G Data detected 96% of the samples and offered to delete, disinfect, or quarantine them; I chose quarantine. This is quite a good score, given that the current average is 77%. G Data outscored all the competition except for Webroot and Total Defense Essential Anti-Virus for Mac, which both eked out a 97% score.
Good Protection Against Phishing
Being a malware coder is a lot of work. You have to know the intimate details of the operating system you plan to attack, and you need coding skills to get past all the defenses. It’s a lot easier to fool unsuspecting web surfers with fake versions of their favorite secure websites. Once they log in to your fraudulent site, you own their account, whether it’s email, banking, dating, or something else. Creating phishing pages can bring in big bucks with little effort.
Like most antivirus programs, G Data includes a component designed to detect phishing pages and other dangerous pages, diverting the browser to a safe warning page. On the Mac, it protects Chrome and Firefox, but as noted there’s no extension for Safari. I tested the Mac edition using the same set of samples that I used with G Data Antivirus and got the same results.
For this test, I gather hundreds of fresh phishing frauds from websites that track such things. I make sure to collect both known phish and sites that are too new to have been analyzed and blacklisted. I launch each site simultaneously in four browsers, one protected by the antivirus under test and three using the phishing detection built into Chrome, Edge, and Firefox. I eliminate any that don’t load properly in all four browsers, and any that aren’t truly phishing frauds. Then I calculate the scores.
G Data detected 93% of the verified phishing frauds, the same as Bitdefender. It’s worth noting that the three browsers fared quite poorly in this test, lagging as much as 40 percentage points behind G Data.
This isn’t a bad score, but others have done quite a bit better.
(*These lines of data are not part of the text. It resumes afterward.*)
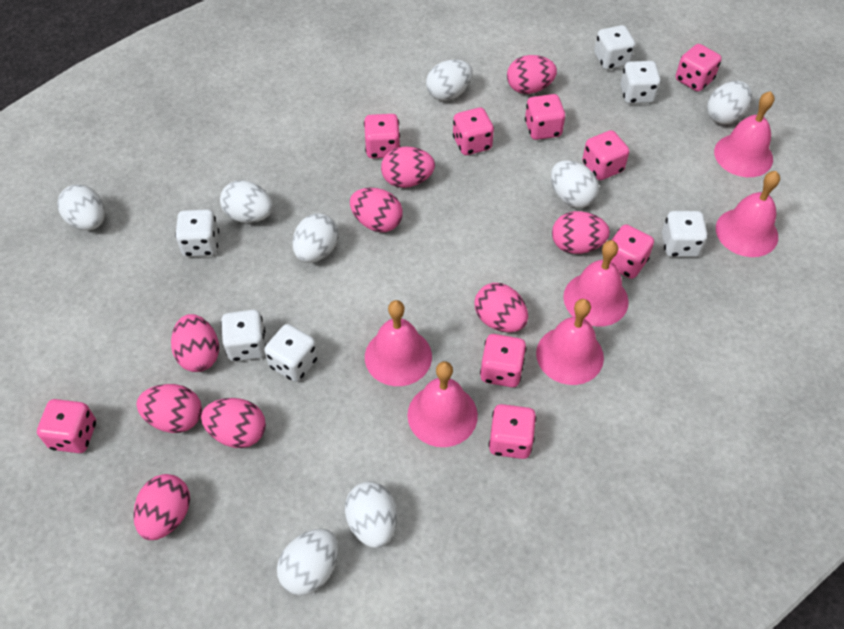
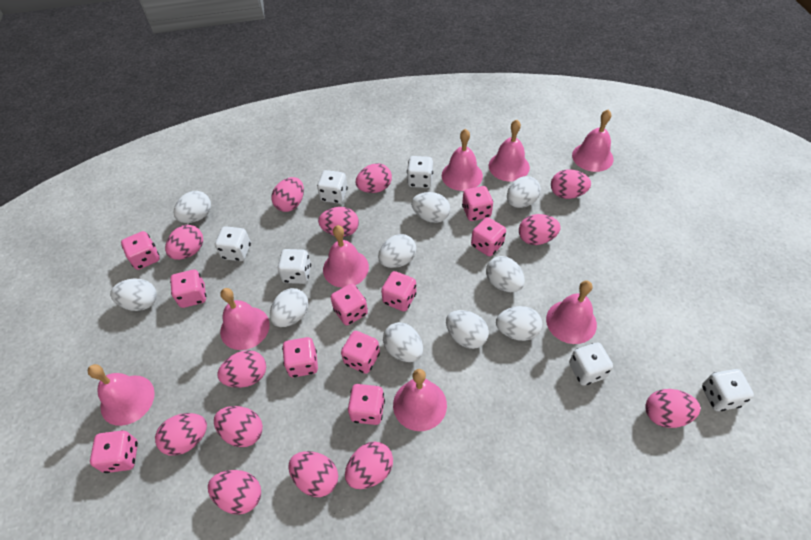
pink bell: 6 -> 8
pink dice: 9 -> 10
pink egg: 9 -> 13
white egg: 8 -> 10

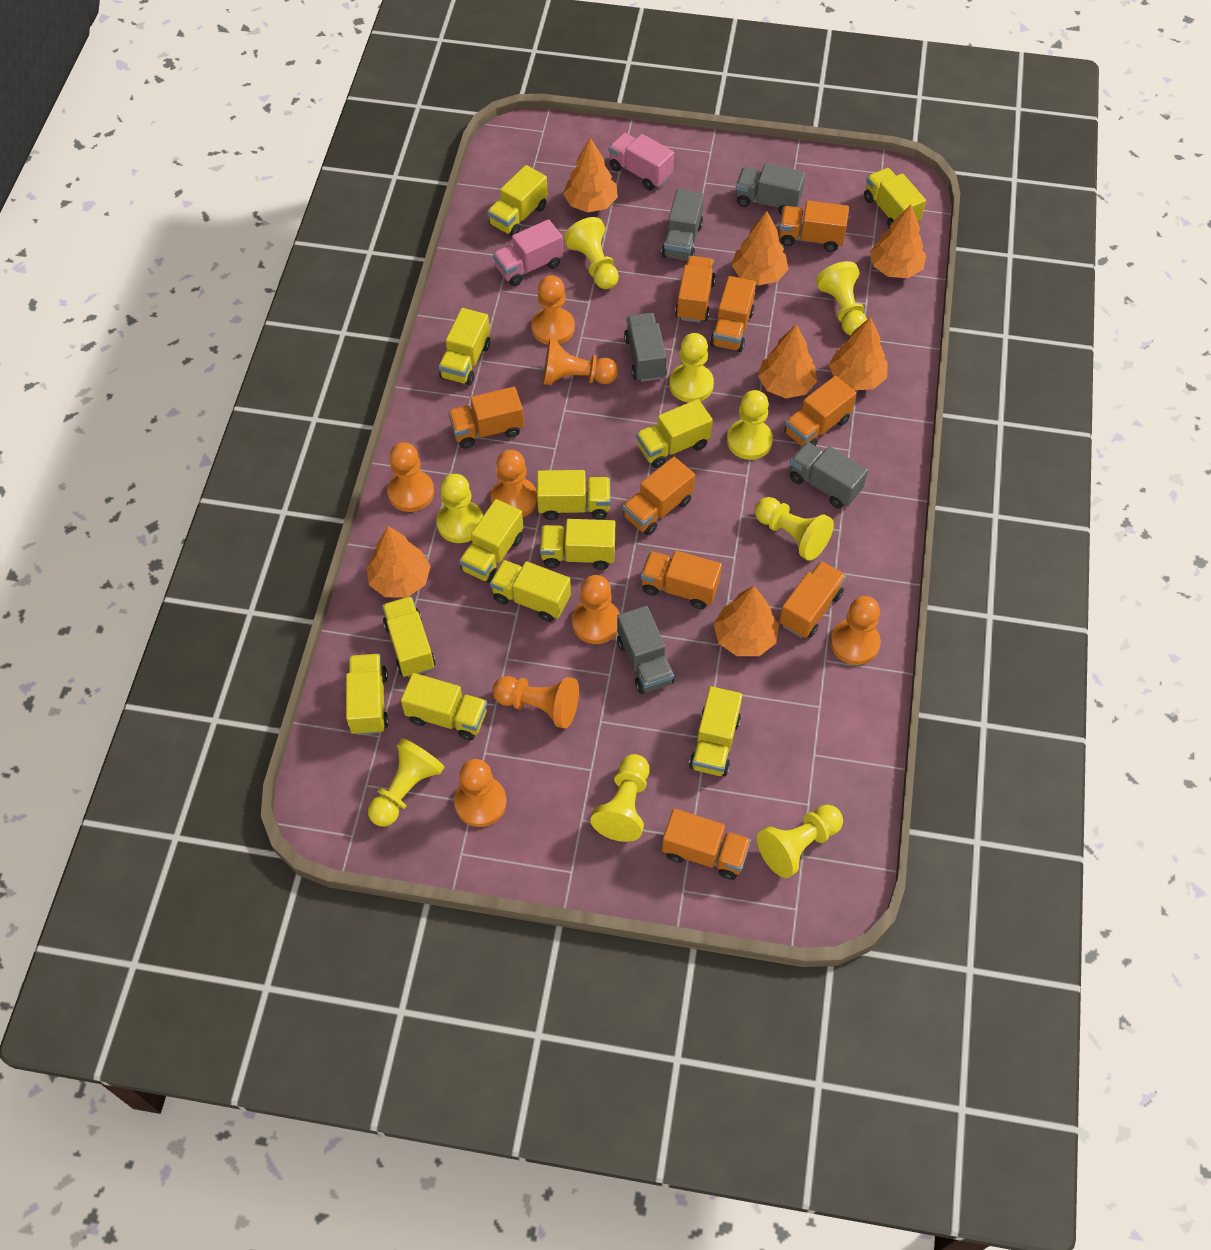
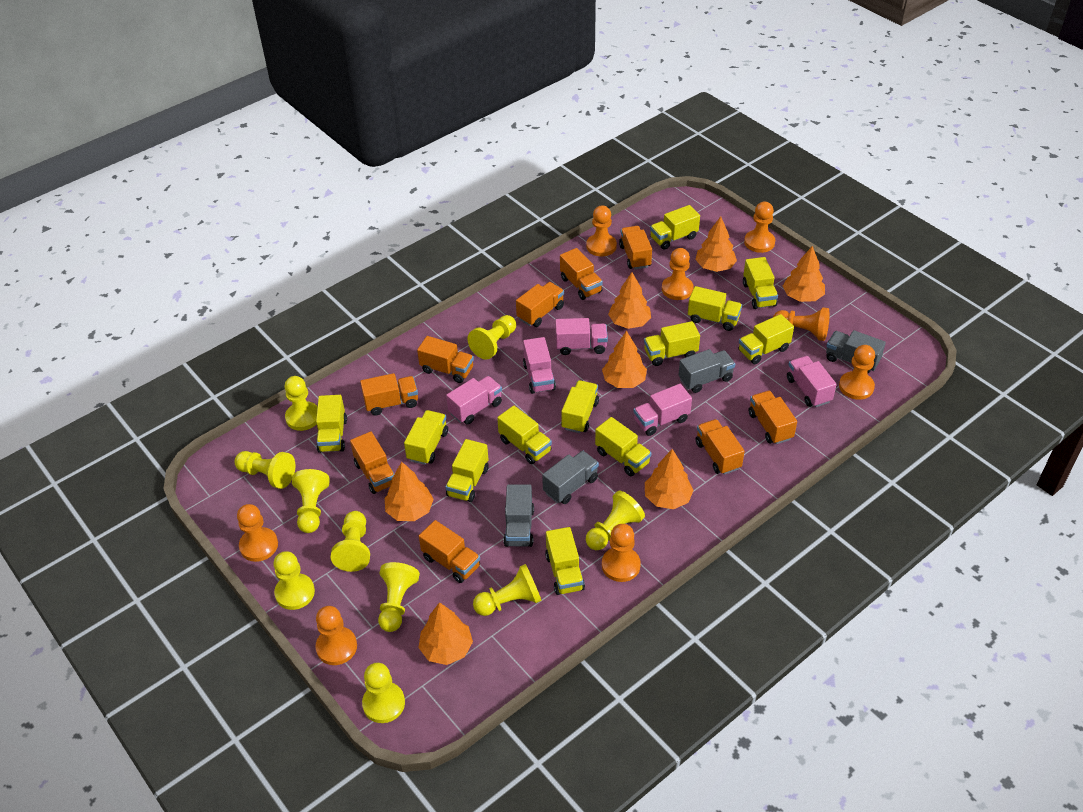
grey truck: 5 -> 4
pink truck: 2 -> 5
yellow pawn: 9 -> 10

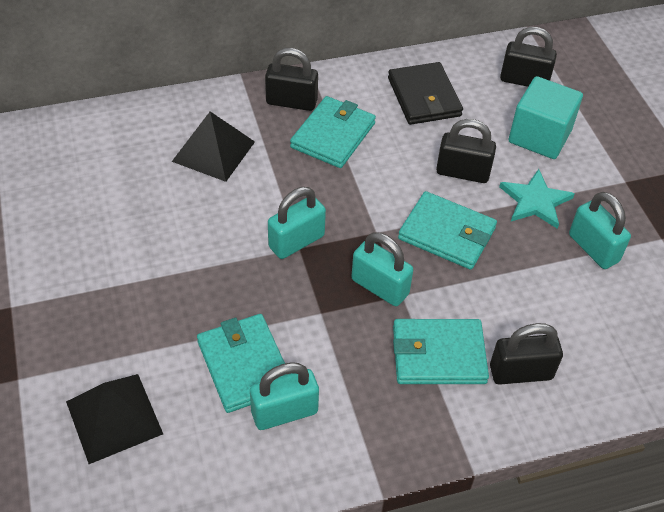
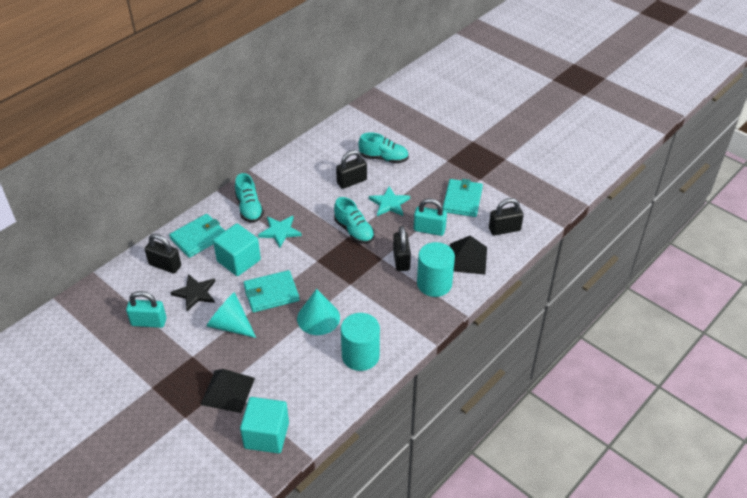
black star: 0 -> 1
black wallet: 1 -> 0
turquoise cone: 0 -> 2
turquoise cube: 1 -> 2
turquoise cylinder: 0 -> 2
turquoise padlock: 4 -> 2
turquoise shoe: 0 -> 3
turquoise star: 1 -> 2
turquoise wallet: 4 -> 3

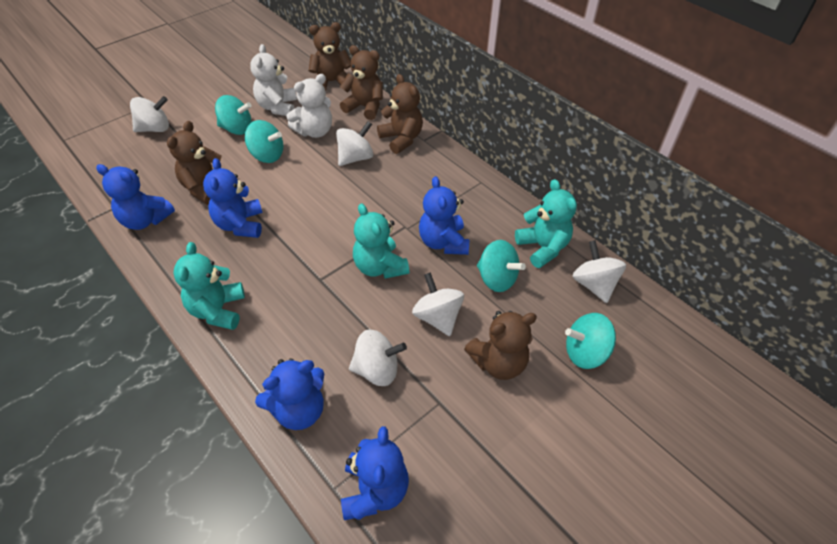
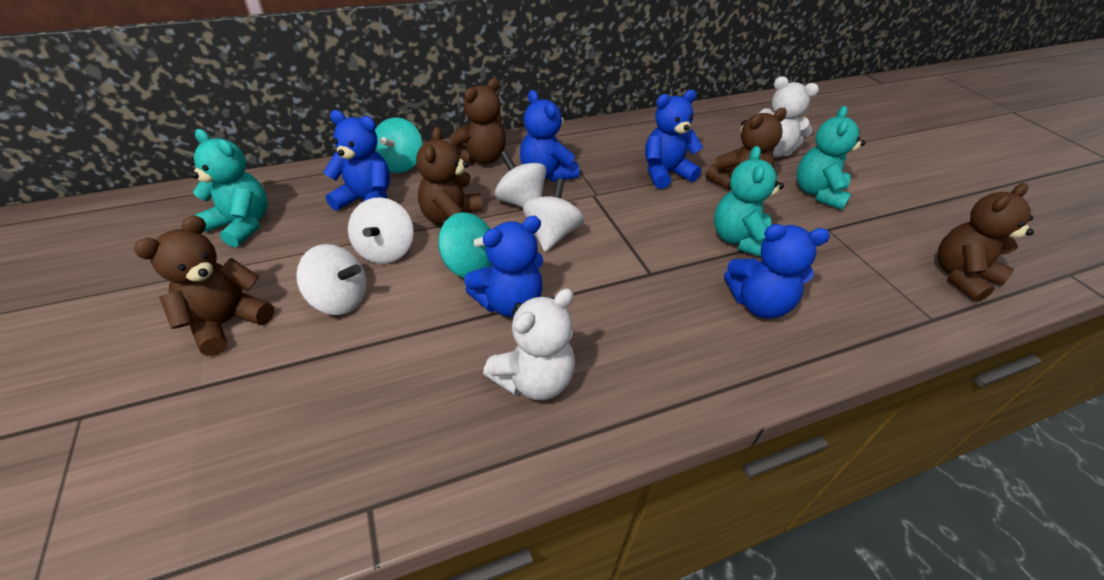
turquoise spinning top: 4 -> 2
white spinning top: 5 -> 4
McAfee, Norton, and Webroot SecureAnywhere Antivirus for Mac are the big winners, each detecting 100% of the phishing samples in their respective tests.
What Else Does G Data Do?
Just as on Windows, some macOS antivirus programs offer a variety of security bonus features. Clario and Sophos prevent misuse of your webcam by spy software. Trend Micro and Sophos Home Premium for Mac offer a modicum of parental control. Intego, McAfee, and Norton add a firewall to their antivirus protection. Avast, Bitdefender, and Trend Micro include components specifically designed to combat ransomware. And so on.
As for G Data, well, it doesn’t do any of those things. G Data keeps a strong focus on the basic tasks of removing any existing malware and preventing further malware attacks, period.
G Data Antivirus for Mac provides malware protection for your Mac, no more and no less. It earned a good score in our phishing protection test and a great score for detecting Windows malware, but its full scan took well over double the current average time. G Data is a good antivirus in the macOS realm, but doesn’t reach greatness.
For macOS security that goes well beyond the basics, our Editors’ Choice honors go to Bitdefender Antivirus for Mac and Norton 360 Deluxe for Mac. Both take perfect scores from AV-Test; Bitdefender adds a perfect score from AV-Comparatives. Norton is a full cross-platform suite, with firewall, password manager, no-limits VPN, and more. Bitdefender actively blocks trackers in your browsers, balks ransomware attempting to damage your files, and includes its own VPN.
The Bottom Line
G Data Antivirus for Mac removes any malware that may have infested your Mac and prevents future attacks.